A number of women have already been injured. Just a few examples: Dorothy Day’s arm was twisted as she was slammed down twice over the back of an iron bench. Mary Nolan was dragged off by two guards, despite saying that she would go to her cell willingly in order to avoid having any injury inflicted on a foot she already has to treat carefully. She lost her balance when thrown into her cell, and struck the iron bed. Alice Cosu, who was rudely shoved into the same cell, struck the wall.
Lewis was knocked unconscious after her head hit the iron bed frame when she was thrown in with Cosu and Nolan. Her injury was so severe that for a short time both women thought she was dead.

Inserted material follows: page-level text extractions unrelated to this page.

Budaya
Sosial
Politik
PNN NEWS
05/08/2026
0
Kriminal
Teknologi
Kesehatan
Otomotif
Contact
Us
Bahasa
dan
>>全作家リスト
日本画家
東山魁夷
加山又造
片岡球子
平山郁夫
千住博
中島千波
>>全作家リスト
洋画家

Cosu appears to be having heart problems caused by the brutality and stress, but the guards have so far refused to summon a doctor to examine her, so no one knows her true condition for certain at this time. Lucy Burns is presently manacled to the bars of her cell with her hands over her head. Along with the other prisoners, she has been threatened with being placed in a strait-jacket and gagged if she keeps trying to talk with fellow inmates.

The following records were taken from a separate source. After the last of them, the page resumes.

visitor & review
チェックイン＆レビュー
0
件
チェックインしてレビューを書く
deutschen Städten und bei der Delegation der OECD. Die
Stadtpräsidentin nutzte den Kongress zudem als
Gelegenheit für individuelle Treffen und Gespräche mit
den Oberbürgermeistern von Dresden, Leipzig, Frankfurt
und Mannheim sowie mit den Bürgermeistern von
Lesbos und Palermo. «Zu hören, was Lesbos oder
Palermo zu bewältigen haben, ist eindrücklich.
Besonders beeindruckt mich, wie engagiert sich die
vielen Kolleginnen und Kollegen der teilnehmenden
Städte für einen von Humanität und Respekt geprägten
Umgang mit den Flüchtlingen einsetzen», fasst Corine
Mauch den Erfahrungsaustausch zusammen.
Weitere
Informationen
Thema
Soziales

Superintendent Whittaker has made no secret of his hostility toward militant suffragists. When Margaret Kessler was recently serving 30 days in Occoquan, he told her: “We are going to stop this picketing if it costs the lives of some of your women, and it will cost the lives of some of these women, but we are going to stop it.”
But the picketing will not stop, nor will the total resistance of the suffragists in Occoquan. This confrontation has just begun.